Last year, Randhawa noted, the university focused on returning to in-person learning and teaching to improve retention. He commended the university’s first-year academic programs and the work of new director Shurla Thibou.

“This position provides the appropriate faculty oversight of the first-year curriculum and a more sustainable structure to the first-year programs,” Randhawa said.


The university will pursue expanding its offerings at satellite campuses on the Kitsap and Olympic peninsulas in Poulsbo, Bremerton and Port Angeles.

“The legislative interest is consistent with our commitment in the strategic plan to engage students and communities who lack access to quality higher education,” Randhawa said. “The intent is to offer full four-year programs on the peninsula for students who want to remain local and attend a four-year college.”

The Board of Trustees endorsed the idea at its August meeting, and the university developed a legislative request to expand.

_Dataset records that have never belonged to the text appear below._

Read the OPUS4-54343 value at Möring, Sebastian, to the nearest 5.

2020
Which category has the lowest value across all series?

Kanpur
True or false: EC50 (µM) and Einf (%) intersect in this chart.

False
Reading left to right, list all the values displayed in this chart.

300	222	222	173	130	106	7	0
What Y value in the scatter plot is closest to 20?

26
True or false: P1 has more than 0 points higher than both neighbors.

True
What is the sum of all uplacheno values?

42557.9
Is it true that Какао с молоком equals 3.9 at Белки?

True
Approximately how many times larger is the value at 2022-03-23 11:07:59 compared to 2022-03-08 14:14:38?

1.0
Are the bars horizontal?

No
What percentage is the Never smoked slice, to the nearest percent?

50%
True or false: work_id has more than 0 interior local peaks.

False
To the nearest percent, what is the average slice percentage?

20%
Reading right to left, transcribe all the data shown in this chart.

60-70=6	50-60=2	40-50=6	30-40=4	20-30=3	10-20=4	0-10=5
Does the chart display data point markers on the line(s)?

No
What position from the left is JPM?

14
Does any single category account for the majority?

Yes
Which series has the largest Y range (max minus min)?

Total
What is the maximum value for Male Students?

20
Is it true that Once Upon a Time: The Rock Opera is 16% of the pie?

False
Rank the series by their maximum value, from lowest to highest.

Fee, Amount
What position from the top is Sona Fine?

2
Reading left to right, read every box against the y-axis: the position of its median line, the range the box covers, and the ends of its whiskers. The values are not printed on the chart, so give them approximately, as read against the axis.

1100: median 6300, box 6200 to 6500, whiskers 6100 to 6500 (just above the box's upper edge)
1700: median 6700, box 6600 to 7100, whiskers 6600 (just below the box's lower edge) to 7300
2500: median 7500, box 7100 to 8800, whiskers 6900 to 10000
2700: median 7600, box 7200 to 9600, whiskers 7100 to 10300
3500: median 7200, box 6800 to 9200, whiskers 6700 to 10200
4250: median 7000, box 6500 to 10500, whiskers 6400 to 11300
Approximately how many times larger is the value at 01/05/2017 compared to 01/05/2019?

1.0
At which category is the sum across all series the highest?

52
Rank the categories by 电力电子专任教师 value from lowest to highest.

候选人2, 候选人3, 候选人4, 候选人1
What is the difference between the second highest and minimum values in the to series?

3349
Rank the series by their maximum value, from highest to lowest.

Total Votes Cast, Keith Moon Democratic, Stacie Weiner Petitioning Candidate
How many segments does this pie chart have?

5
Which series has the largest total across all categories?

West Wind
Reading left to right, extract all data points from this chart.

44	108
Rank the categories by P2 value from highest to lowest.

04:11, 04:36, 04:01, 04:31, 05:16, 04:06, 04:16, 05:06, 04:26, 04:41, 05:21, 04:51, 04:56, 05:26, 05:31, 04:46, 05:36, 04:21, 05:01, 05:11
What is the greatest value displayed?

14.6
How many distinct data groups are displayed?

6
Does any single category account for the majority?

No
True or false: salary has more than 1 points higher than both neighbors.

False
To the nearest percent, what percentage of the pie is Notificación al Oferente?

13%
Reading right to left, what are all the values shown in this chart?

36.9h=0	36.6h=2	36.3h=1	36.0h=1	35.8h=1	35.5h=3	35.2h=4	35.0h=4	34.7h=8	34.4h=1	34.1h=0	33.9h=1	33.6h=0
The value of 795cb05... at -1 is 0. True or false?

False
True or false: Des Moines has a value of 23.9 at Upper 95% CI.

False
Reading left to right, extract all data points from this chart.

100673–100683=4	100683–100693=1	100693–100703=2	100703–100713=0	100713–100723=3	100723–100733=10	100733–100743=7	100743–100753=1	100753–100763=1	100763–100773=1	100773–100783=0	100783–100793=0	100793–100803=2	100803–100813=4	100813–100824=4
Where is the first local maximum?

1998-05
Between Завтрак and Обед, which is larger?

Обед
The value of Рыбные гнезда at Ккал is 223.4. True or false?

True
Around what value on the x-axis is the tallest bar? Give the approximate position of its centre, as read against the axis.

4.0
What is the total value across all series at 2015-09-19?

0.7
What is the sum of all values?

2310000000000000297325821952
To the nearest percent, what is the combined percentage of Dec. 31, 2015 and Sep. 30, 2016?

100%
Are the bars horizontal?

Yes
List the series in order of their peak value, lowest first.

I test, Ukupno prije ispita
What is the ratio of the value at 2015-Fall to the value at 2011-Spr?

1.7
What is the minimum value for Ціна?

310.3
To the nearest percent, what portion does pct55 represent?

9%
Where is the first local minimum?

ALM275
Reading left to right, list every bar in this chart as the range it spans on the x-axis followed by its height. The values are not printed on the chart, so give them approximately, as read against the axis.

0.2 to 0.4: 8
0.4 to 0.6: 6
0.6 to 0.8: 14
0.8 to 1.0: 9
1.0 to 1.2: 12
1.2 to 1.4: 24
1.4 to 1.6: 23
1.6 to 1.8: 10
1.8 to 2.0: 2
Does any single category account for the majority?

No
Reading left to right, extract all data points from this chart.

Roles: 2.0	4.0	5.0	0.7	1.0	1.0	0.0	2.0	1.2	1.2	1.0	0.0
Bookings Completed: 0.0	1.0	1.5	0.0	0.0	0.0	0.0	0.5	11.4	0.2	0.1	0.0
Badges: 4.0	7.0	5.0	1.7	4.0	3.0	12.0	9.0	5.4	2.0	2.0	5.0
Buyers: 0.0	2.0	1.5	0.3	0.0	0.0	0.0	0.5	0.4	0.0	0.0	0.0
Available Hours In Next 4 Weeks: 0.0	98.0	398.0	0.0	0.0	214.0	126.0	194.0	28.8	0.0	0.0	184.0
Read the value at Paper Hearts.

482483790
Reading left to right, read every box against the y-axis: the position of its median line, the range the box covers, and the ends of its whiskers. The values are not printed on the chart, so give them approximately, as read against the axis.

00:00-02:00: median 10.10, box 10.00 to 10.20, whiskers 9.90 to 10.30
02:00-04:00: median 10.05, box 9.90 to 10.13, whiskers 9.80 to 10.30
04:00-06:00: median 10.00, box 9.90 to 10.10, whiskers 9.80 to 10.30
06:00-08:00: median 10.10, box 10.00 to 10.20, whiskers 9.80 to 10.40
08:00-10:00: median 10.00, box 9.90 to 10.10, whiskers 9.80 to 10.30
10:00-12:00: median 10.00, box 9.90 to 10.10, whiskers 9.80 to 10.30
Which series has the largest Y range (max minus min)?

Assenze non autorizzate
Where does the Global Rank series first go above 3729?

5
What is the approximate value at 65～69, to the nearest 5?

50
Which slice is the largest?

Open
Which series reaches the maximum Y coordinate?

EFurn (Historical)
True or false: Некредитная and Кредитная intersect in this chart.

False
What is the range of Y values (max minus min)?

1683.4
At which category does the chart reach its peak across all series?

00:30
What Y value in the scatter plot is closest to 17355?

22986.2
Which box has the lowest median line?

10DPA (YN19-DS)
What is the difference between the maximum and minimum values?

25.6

Randhawa also highlighted the university’s intention to develop a long-term capital plan. It will work with internal stakeholders to determine needs for new facilities and renovations.

Through his speech, Randhawa also recognized efforts to act on Western’s strategic plan. The university created the Office of Equity, headed by Jacqueline Hughes, and the Sustainability Council to refresh the 2017 Sustainability Action Plan. It consolidated the Multicultural Student Services, the Disability Access Center and LGBTQ+ Western together into the Access, Diversity, Equity and Inclusion unit headed by Litav Langley and joined the Okanagan Charter to improve the community’s health and wellbeing.

The speech was kicked off with a land acknowledgment from Laural Ballew, the executive director of American Indian/Alaska Native and First Nations Relations and tribal liaison to the President, and an introduction from Board of Trustees chairman John Meyer.